1 and 2 are schematic configuration diagrams for explaining the configuration of preferred embodiments of the electrophotographic photoconductive member of the present invention, and FIGS. 3 and 4 are respectively schematic diagrams of the electrophotographic photoconductive member of the present invention. It is a typical explanatory view showing an example of the apparatus in the case of manufacturing a photoconductive member for use. 100,200...Photoconductive member for electrophotography, 10
1,201... Support, 102,202... Intermediate layer,
103,203...Photoconductive layer, 104,204...Free surface, 205...Upper layer.

Claims (1)

[Scope of Claims] 1. A support, a photoconductive layer made of an amorphous material having silicon atoms as a matrix and containing hydrogen atoms, and a photoconductive layer that is provided between the support and the photoconductive layer from the support side to the photoconductive layer. an intermediate layer having a function of blocking the inflow of carriers and allowing carriers generated in the photoconductive layer and moving toward the support by electromagnetic wave irradiation to pass from the photoconductive layer side to the support side; In the photographic photoconductive member, the intermediate layer comprises silicon atoms and 40 to 40
Carbon atoms in an amount of 90 atomic% as a matrix, halogen atoms in an amount of 1 to 20 atomic%, or halogen atoms and hydrogen atoms in an amount of 1 to 20 atomic% as the sum of both.

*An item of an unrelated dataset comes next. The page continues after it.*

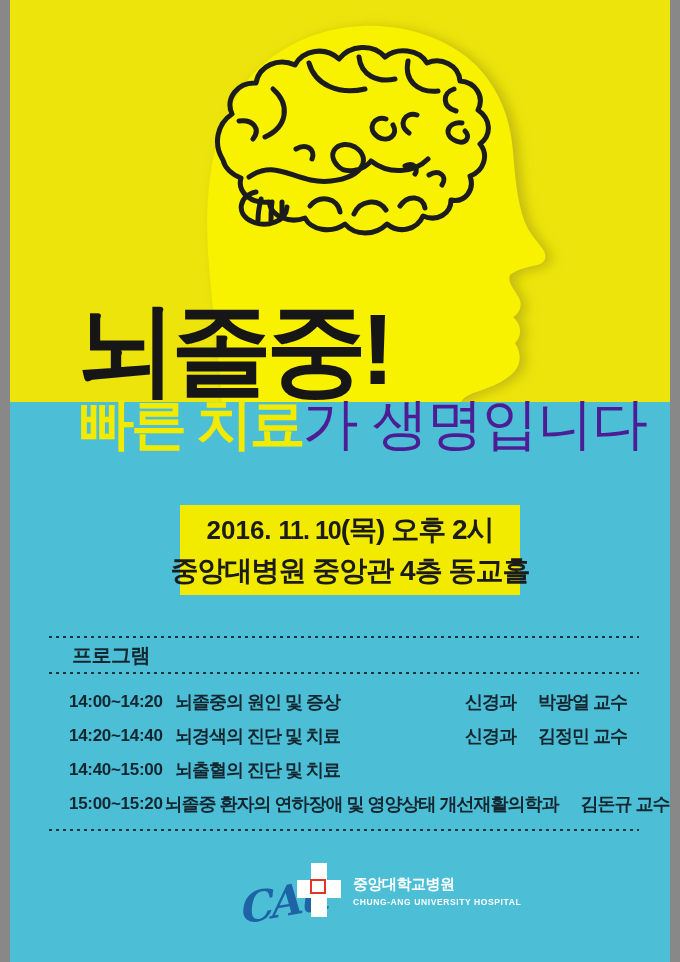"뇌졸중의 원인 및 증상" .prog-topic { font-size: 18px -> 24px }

A photoconductive member for electrophotography, comprising a non-photoconductive amorphous material containing 20 atomic%. 2. Claim 1 further comprising, on the upper surface of the photoconductive layer, an upper layer made of a non-photoconductive amorphous material having silicon atoms as a host and containing at least either hydrogen atoms or halogen atoms. photoconductive member for electrophotography. 3. The photoconductive member for electrophotography according to claim 1, further comprising an upper layer made of an inorganic insulating material or an organic insulating material on the upper surface of the photoconductive layer. 4. The photoconductive member for electrophotography according to claim 1, wherein the intermediate layer has a thickness of 30 to 1000 Å. 5. The photoconductive member for electrophotography according to claim 2, wherein the upper layer contains carbon atoms. 6. The photoconductive member for electrophotography according to claim 2, wherein the upper layer contains nitrogen atoms. 7. The photoconductive member for electrophotography according to claim 2, wherein the upper layer contains at least two of carbon atoms, nitrogen atoms, and oxygen atoms. 8. The photoconductive member for electrophotography according to claims 2 to 3, wherein the upper layer has a thickness of 30 to 1000 Å. 9. A photoconductive member for electrophotography according to claims 1 to 3, further comprising a surface coating layer having a free surface serving as a charge image forming surface and having a layer thickness of 0.5 to 70 μm. 10 The amount of hydrogen atoms contained in the intermediate layer is
The photoconductive member for electrophotography according to claim 1, which has a content of 19 atomic % or less.